→ Исходный текст:
Да, были бы у меня «Аметисты», я бы списал для тебя стихи, но они у меня дома, в ящике с книгами, а ключ от него я взял с собой, чтобы никто не обнаружил сберкнижку, о которой дома не знают и которая важна для моего положения в семье. Так что если у тебя до 25 августа не найдется времени, я пришлю тебе ключ.
А теперь мне остается только поблагодарить тебя, мой бедный мальчик, за усилия, которые ты приложил, чтобы убедить издателя в достоинствах моего рисунка[6].
Жарко, а после обеда я иду в лес на танцы.
Передавай от меня привет своей семье.
Твой Франц
[Далее следуют переписанные стихи Макса Брода][7].
[Открытка, Прага, штемпель 28.VIII.1907]
Мой дорогой Макс,
так нехорошо, неправильно, что ты мне не пишешь, как дела в Комотау[8], но раз ты меня спрашиваешь, как дела у меня, как я провел лето… Вид Рудных гор, наверно, красив, не говоря уже о зеленой скатерти на столе, и я бы рад тебя навестить, если бы поездка стоила не так дорого.

→ Фрагменты набора данных:
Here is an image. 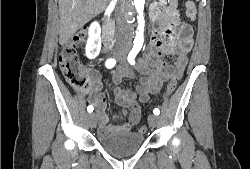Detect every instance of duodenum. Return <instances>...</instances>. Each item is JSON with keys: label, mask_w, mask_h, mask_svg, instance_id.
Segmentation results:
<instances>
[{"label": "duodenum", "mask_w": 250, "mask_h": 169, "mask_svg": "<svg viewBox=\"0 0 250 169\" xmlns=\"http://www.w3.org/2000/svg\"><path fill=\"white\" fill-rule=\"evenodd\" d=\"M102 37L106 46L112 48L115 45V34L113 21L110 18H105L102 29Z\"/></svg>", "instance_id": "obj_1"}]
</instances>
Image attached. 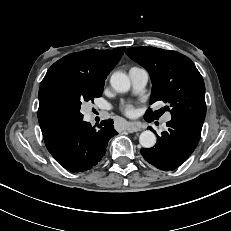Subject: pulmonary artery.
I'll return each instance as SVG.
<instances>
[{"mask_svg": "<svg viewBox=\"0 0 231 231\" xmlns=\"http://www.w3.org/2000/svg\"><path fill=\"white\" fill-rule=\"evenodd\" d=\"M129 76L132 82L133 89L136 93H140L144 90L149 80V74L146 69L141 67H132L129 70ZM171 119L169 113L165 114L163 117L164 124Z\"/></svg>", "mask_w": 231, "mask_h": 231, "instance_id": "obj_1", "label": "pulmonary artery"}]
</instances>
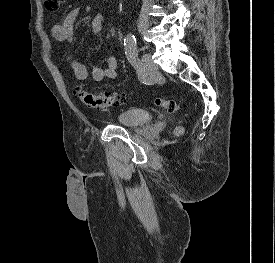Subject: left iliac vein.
==
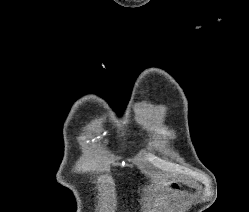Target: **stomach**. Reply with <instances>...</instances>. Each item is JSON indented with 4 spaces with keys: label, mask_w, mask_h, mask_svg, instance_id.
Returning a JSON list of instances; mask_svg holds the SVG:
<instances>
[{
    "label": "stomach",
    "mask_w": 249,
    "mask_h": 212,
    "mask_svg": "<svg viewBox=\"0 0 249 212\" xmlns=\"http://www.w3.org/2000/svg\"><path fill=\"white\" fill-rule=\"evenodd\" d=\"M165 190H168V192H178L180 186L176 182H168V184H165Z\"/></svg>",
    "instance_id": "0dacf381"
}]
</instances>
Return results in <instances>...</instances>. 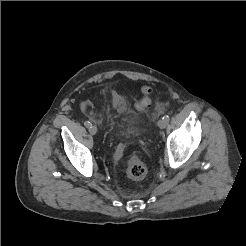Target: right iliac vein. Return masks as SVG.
* * *
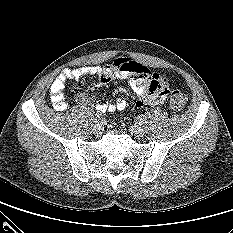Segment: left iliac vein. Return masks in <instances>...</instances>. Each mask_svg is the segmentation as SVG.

→ Задания:
A - Перескажи короче или в виде списка абзац исходного текста, который начинается словами «Да, были бы у меня», сохранив его основные факты.
B - Скопируй из исходного текста отрывок от слов «Да, были бы» до слов «привет своей семье.» без единого изменения.
Записи взяты из другого источника.

→ Ответы по заданиям:
A -
- Стихи из «Аметистов» можно было бы списать, но книга дома, в ящике с книгами.
- Ключ от ящика увезён с собой, чтобы никто не нашёл сберкнижку, о которой дома не знают и которая важна для положения в семье.
- Если до 25 августа у адресата не найдётся времени, ключ будет прислан.

B -
Да, были бы у меня «Аметисты», я бы списал для тебя стихи, но они у меня дома, в ящике с книгами, а ключ от него я взял с собой, чтобы никто не обнаружил сберкнижку, о которой дома не знают и которая важна для моего положения в семье. Так что если у тебя до 25 августа не найдется времени, я пришлю тебе ключ.
А теперь мне остается только поблагодарить тебя, мой бедный мальчик, за усилия, которые ты приложил, чтобы убедить издателя в достоинствах моего рисунка[6].
Жарко, а после обеда я иду в лес на танцы.
Передавай от меня привет своей семье.